Pria muda pemilik rambut dark coklat kembali menyandarkan punggungnya ke sandaran kursi. Mengembangkan napas lalu melipat kedua tangannya di depan dada. Wajahnya terlihat agak sedikit marah.

"Lagian di sana juga ada Adik sepupu kamu kan? Kalian pasti temenan baik, dulu juga kalian akrab banget," ucap sang Papa.

Pria muda ber-Hoodie merah tua memutar matanya.

Mamanya terkekeh geli melihat ekspresi wajah pria muda kesayangannya. "Yaudah, kamu tidur aja, perjalanannya masih jauh, empat jam lagi."

Pria muda bergeming, dan hanya hitungan menit, ia langsung tertidur pulas dengan posisi duduknya yang seperti itu.

"Mas, kamu yakin mau nitipin anak kamu ke Amih sama Apih? Mereka udah tua loh, kasihan kalo di titipin anak kamu," ucap istrinya yang memecah keheningan setelah pria muda mereka tertidur pulas.

"Et, anak kamu juga loh," suaminya menjawab dengan senyuman memukau.

Istrinya memutar mata lalu tersenyum. "Iya, anak kita."

Suaminya terkekeh. "Lagian Fajar juga nitipin anaknya ke Amih sama Apih, kan?"

"Kenapa kita enggak bawa dia aja sama kita?"

"Kita udah bahas ini berkali-kali sayang," ucap si suami sambil sesekali melihat ke arah sang istri.

Istrinya kembali memutar matanya.
"Aku enggak mau dia ke bawa sama pergaulan di sana yang..." Sang suami menggantung kalimatnya.
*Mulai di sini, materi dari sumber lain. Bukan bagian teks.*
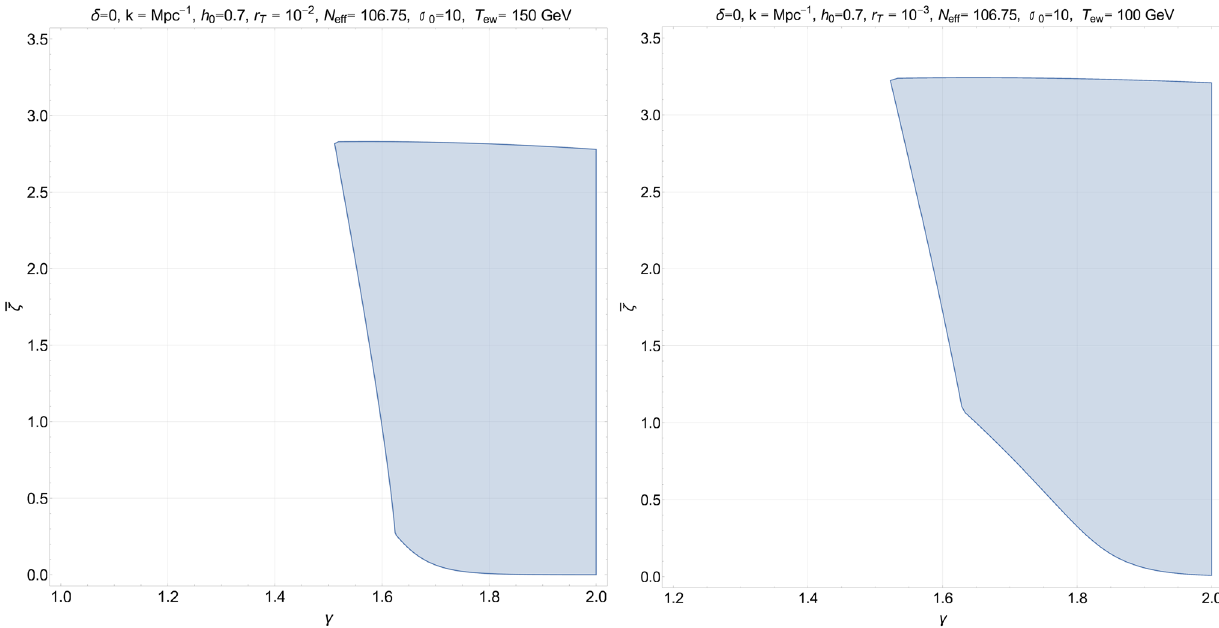
Fig. 8 The shaded area illustrates the region of the parameter space where the baryogenesis and the magnetogenesis constraints are simultaneously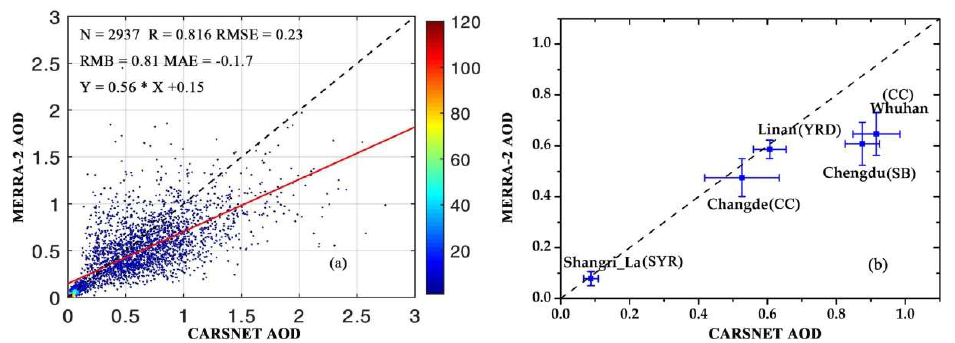
Figure 4. Scatter plot of daily averaged ( a ) and annual mean AOD ( b ) between MERRA-2 and CARSNET AOD at five ground sites of the YRB during 2013–2016. In ( b ), the vertical and horizontal bars refer to the standard deviations of the annual mean MERRA-2 and CARSNET AOD, respectively.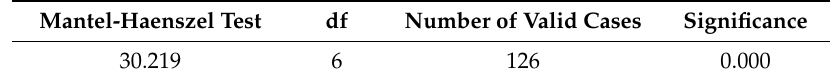
Table 3. Mantel–Haenszel test.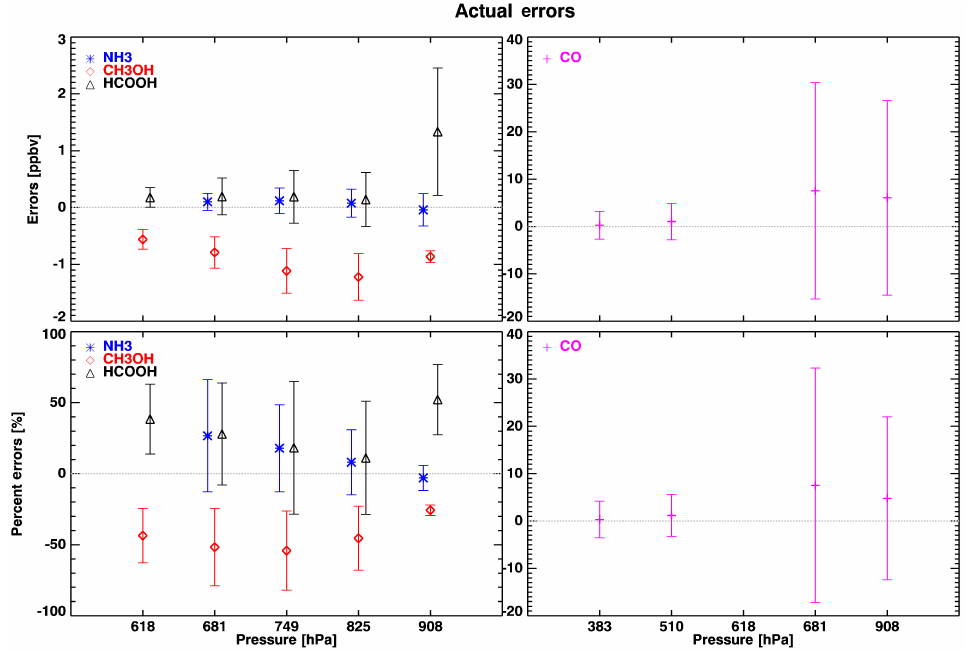
Figure 11. Summary plot of the actual errors (TES/aircraft) from the JOSM comparisons plotted as a function of pressure for NH 3 , CH 3 OH, HCOOH, and CO.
"Aku ngerti. Tapi kita harus percaya sama anak kita, kalau dia enggak bakalan kebawa arus. 'Sama seperti ikan di laut, walau pun mereka hidup di air asin, tapi daging ikan yang hidup di dalamnya tidak sampai asin'."

"Kita pasti akan bawa dia kalau kita udah berhasil pindah ke Sidney."

"Aku enggak bisa bantah kamu Mas."

Suaminya tersenyum. "Makasih, Sayang."

Sang istri menyandarkan kepalanya di pundak kiri suaminya. Perjalanan mereka masih sekitar tiga jam lagi untuk sampai di kediaman Amih dan Apih yang berada di ujung Bandung Raya.